◆ **Task statement**:
Would you print the data below exactly, leaving out every picture?
=== Source material ===
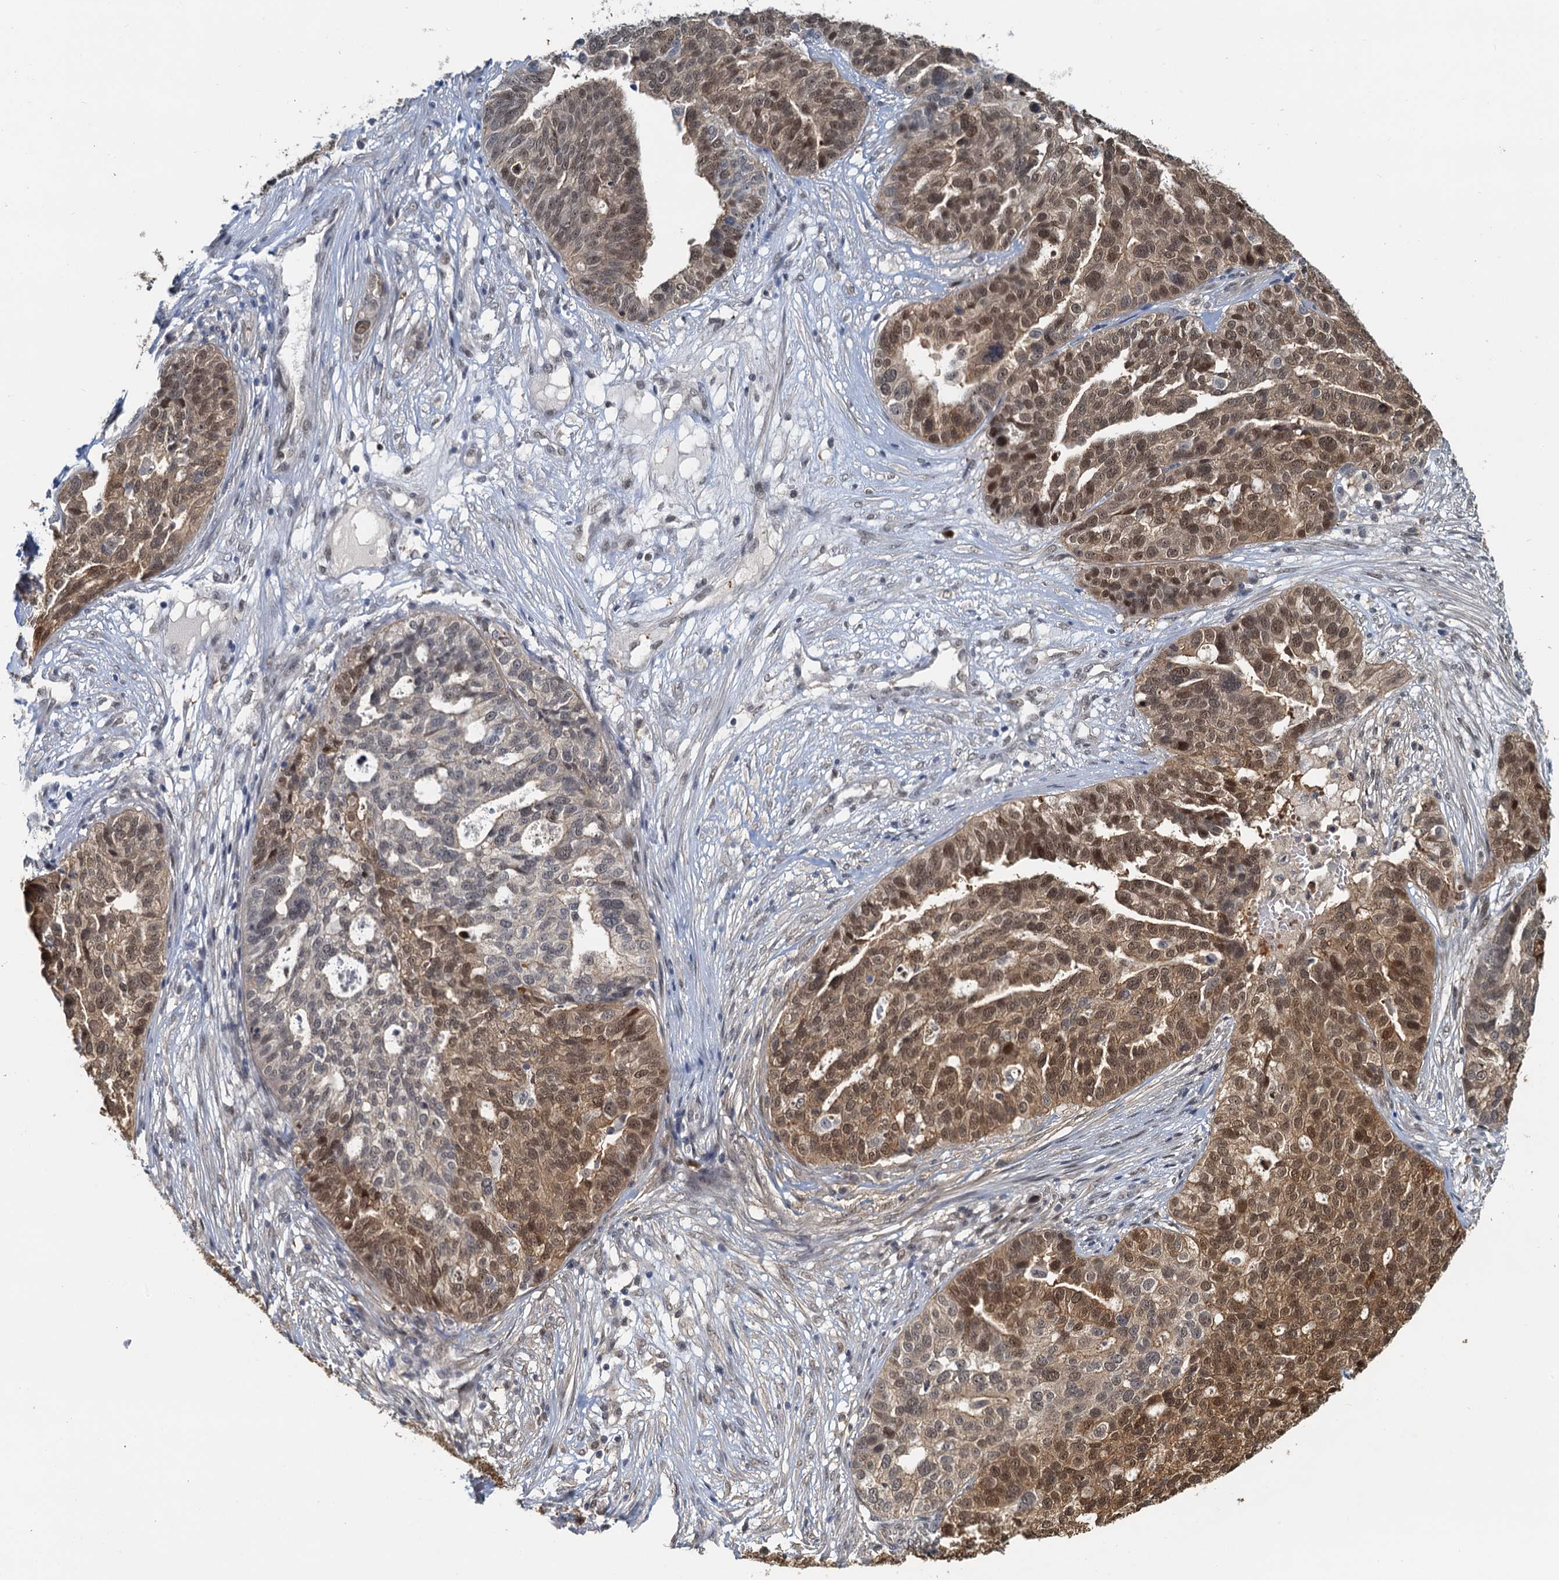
{"staining": {"intensity": "moderate", "quantity": ">75%", "location": "cytoplasmic/membranous,nuclear"}, "tissue": "ovarian cancer", "cell_type": "Tumor cells", "image_type": "cancer", "snomed": [{"axis": "morphology", "description": "Cystadenocarcinoma, serous, NOS"}, {"axis": "topography", "description": "Ovary"}], "caption": "IHC of ovarian cancer (serous cystadenocarcinoma) demonstrates medium levels of moderate cytoplasmic/membranous and nuclear expression in about >75% of tumor cells.", "gene": "SPINDOC", "patient": {"sex": "female", "age": 59}}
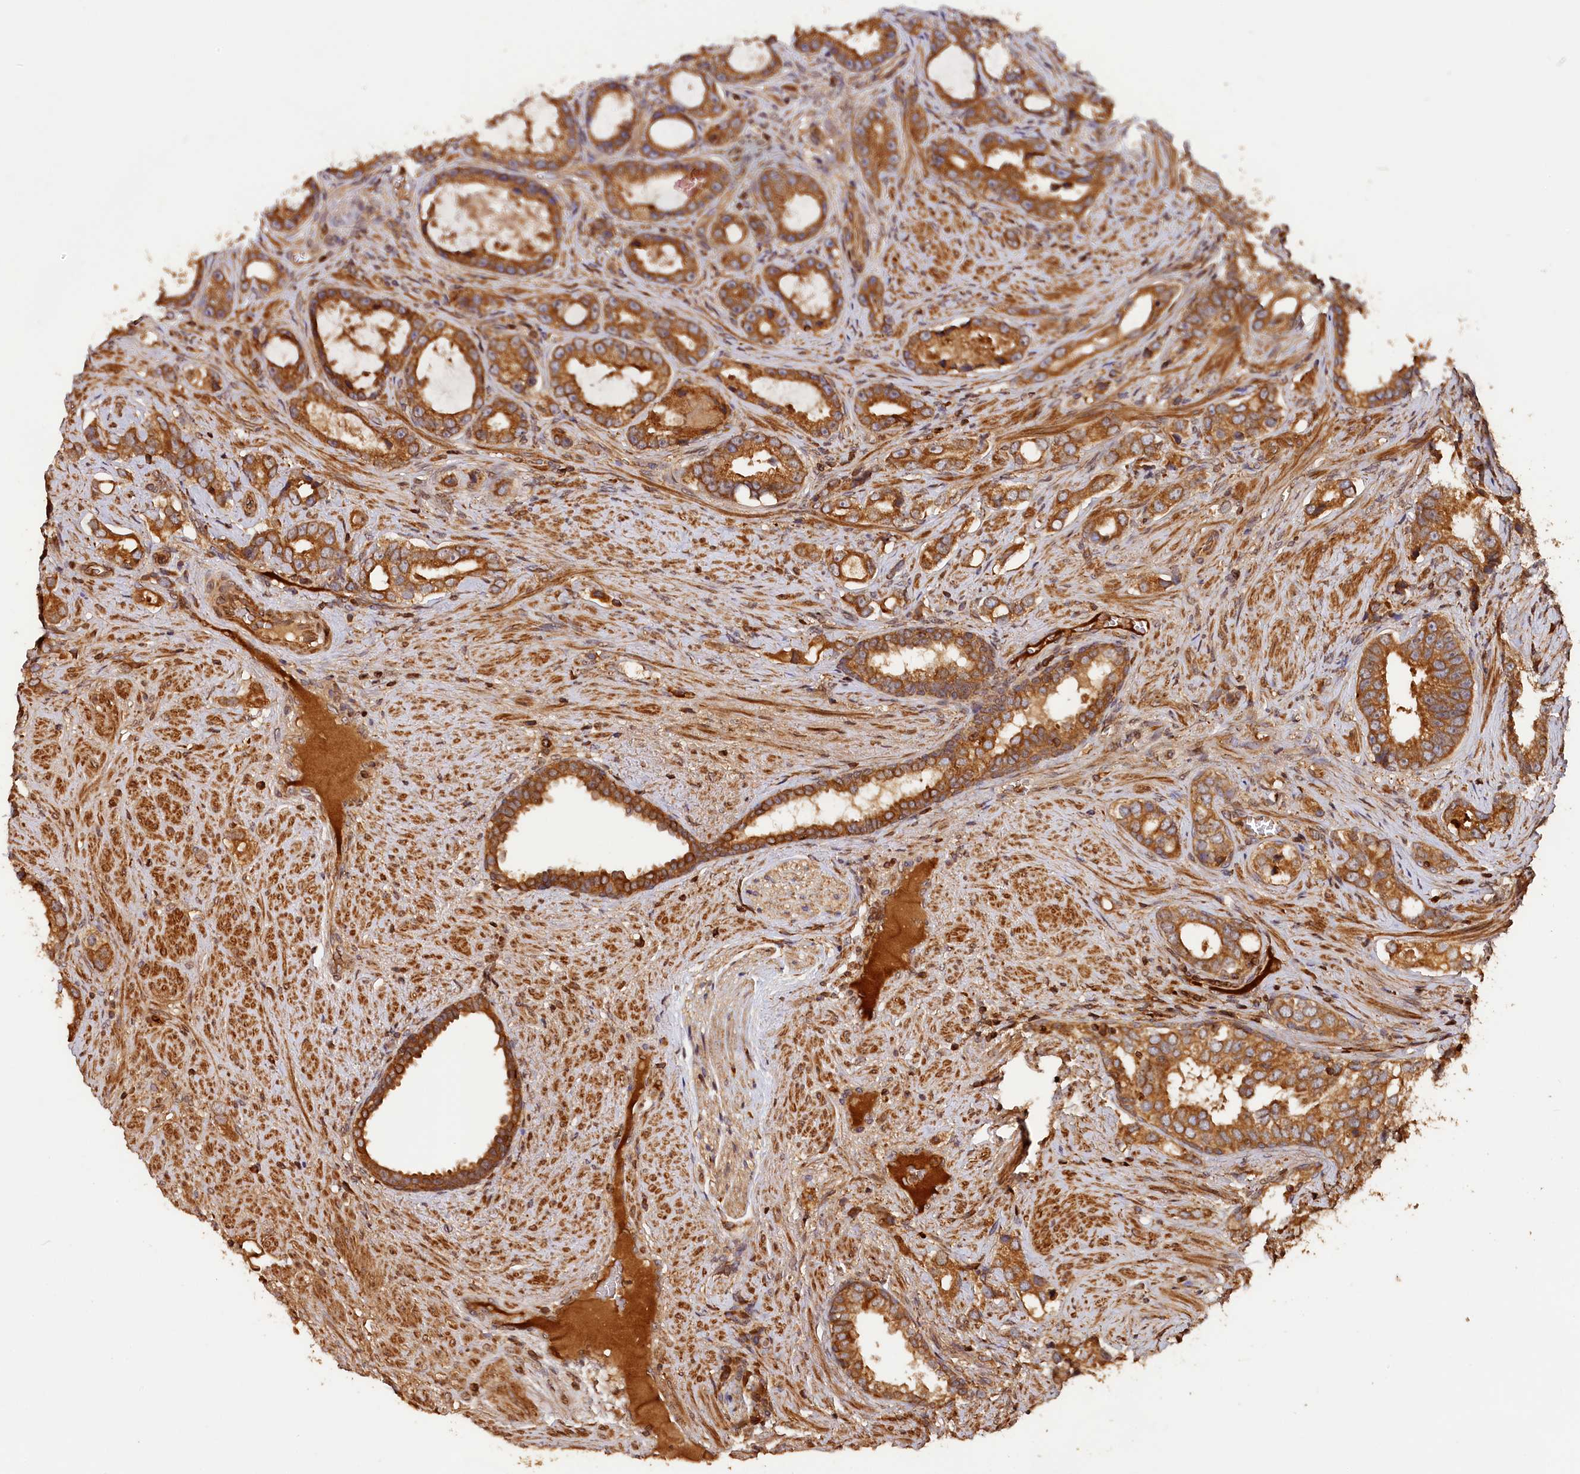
{"staining": {"intensity": "strong", "quantity": ">75%", "location": "cytoplasmic/membranous"}, "tissue": "prostate cancer", "cell_type": "Tumor cells", "image_type": "cancer", "snomed": [{"axis": "morphology", "description": "Adenocarcinoma, High grade"}, {"axis": "topography", "description": "Prostate"}], "caption": "This is an image of immunohistochemistry staining of prostate adenocarcinoma (high-grade), which shows strong expression in the cytoplasmic/membranous of tumor cells.", "gene": "HMOX2", "patient": {"sex": "male", "age": 67}}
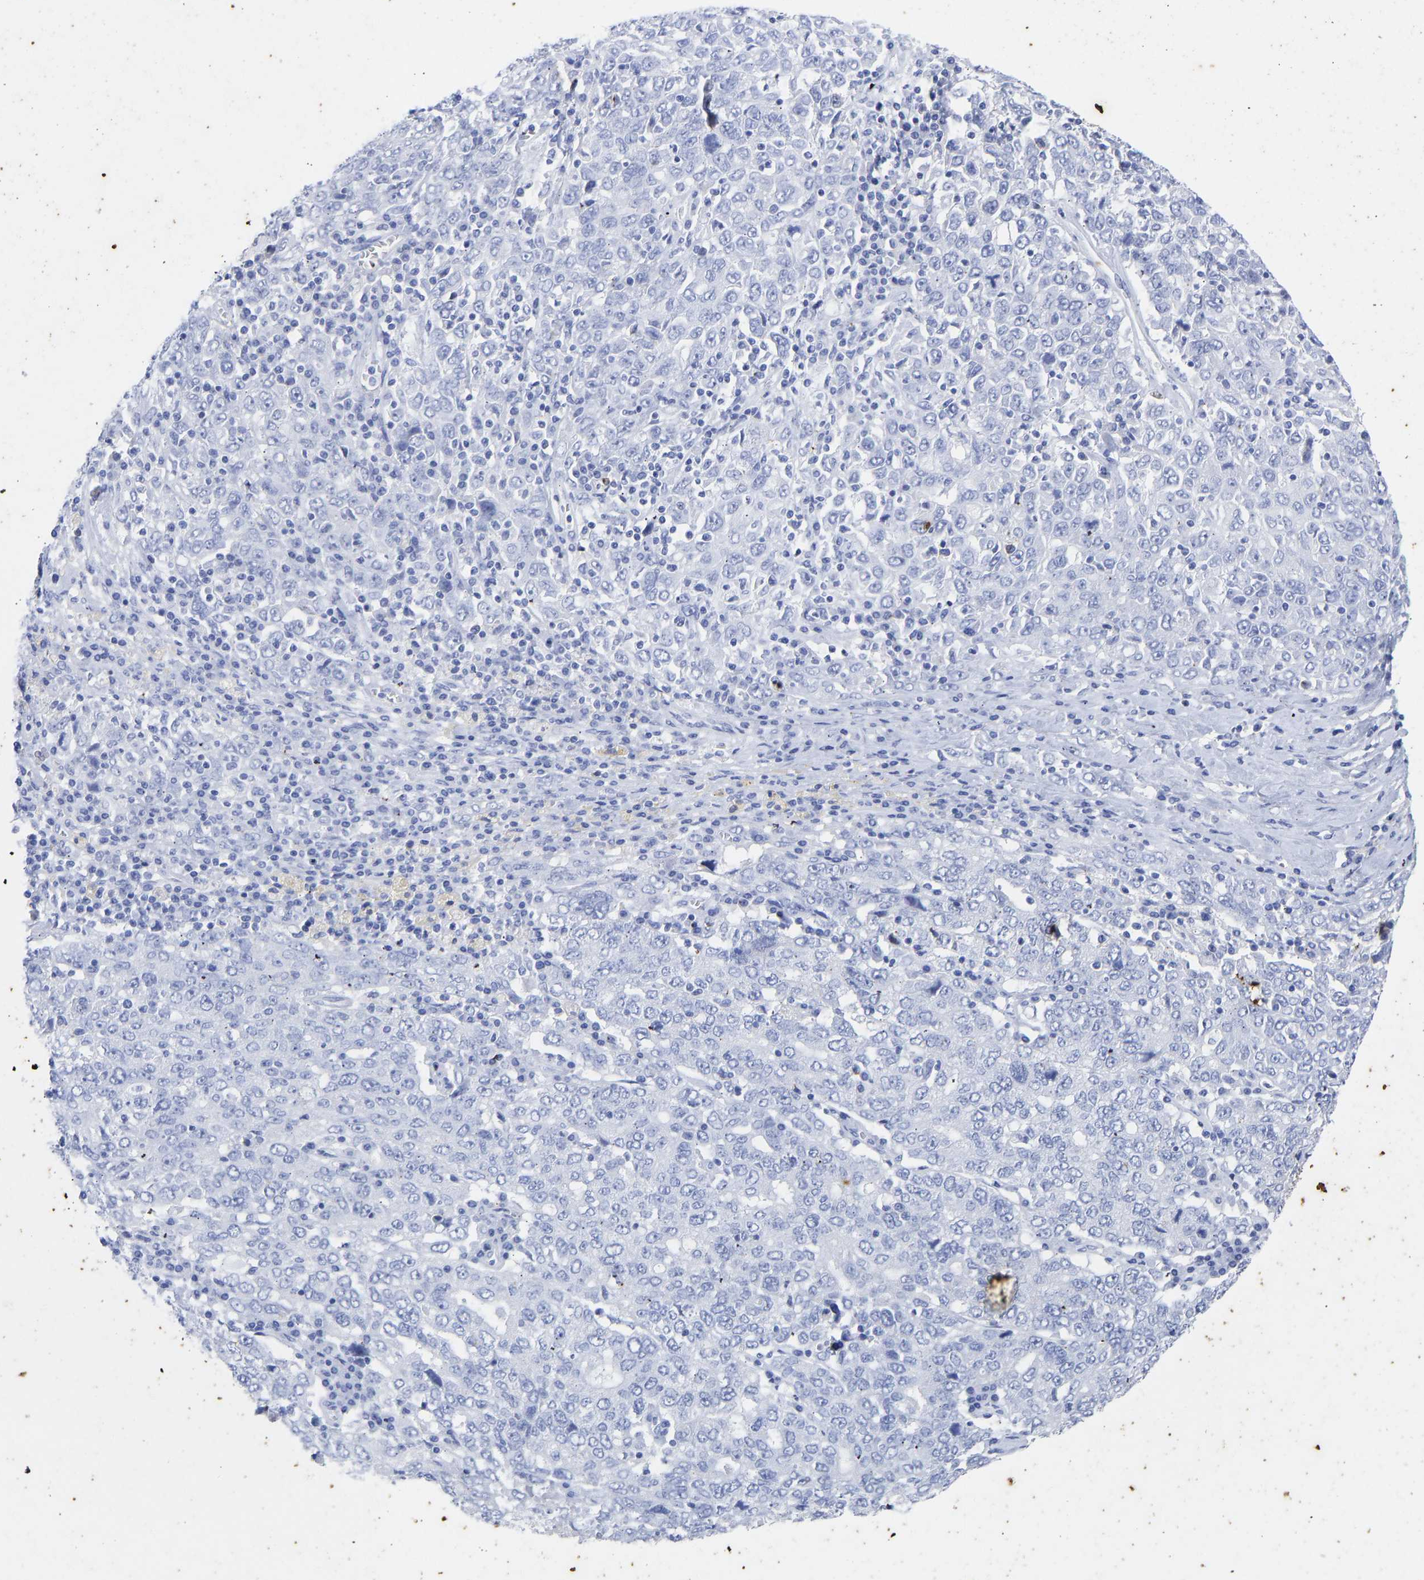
{"staining": {"intensity": "negative", "quantity": "none", "location": "none"}, "tissue": "ovarian cancer", "cell_type": "Tumor cells", "image_type": "cancer", "snomed": [{"axis": "morphology", "description": "Carcinoma, endometroid"}, {"axis": "topography", "description": "Ovary"}], "caption": "Tumor cells show no significant protein staining in ovarian endometroid carcinoma.", "gene": "KRT1", "patient": {"sex": "female", "age": 62}}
===
◆ **Result for this exercise**:
{"staining": {"intensity": "moderate", "quantity": ">75%", "location": "cytoplasmic/membranous,nuclear"}, "tissue": "ovarian cancer", "cell_type": "Tumor cells", "image_type": "cancer", "snomed": [{"axis": "morphology", "description": "Cystadenocarcinoma, serous, NOS"}, {"axis": "topography", "description": "Ovary"}], "caption": "IHC of ovarian cancer (serous cystadenocarcinoma) demonstrates medium levels of moderate cytoplasmic/membranous and nuclear expression in about >75% of tumor cells.", "gene": "SPINDOC", "patient": {"sex": "female", "age": 59}}
{"staining": {"intensity": "strong", "quantity": ">75%", "location": "cytoplasmic/membranous"}, "tissue": "prostate cancer", "cell_type": "Tumor cells", "image_type": "cancer", "snomed": [{"axis": "morphology", "description": "Adenocarcinoma, High grade"}, {"axis": "topography", "description": "Prostate"}], "caption": "This is an image of immunohistochemistry staining of prostate adenocarcinoma (high-grade), which shows strong expression in the cytoplasmic/membranous of tumor cells.", "gene": "HMOX2", "patient": {"sex": "male", "age": 67}}
{"staining": {"intensity": "negative", "quantity": "none", "location": "none"}, "tissue": "ovarian cancer", "cell_type": "Tumor cells", "image_type": "cancer", "snomed": [{"axis": "morphology", "description": "Carcinoma, endometroid"}, {"axis": "topography", "description": "Ovary"}], "caption": "Tumor cells show no significant protein staining in ovarian endometroid carcinoma.", "gene": "KRT1", "patient": {"sex": "female", "age": 62}}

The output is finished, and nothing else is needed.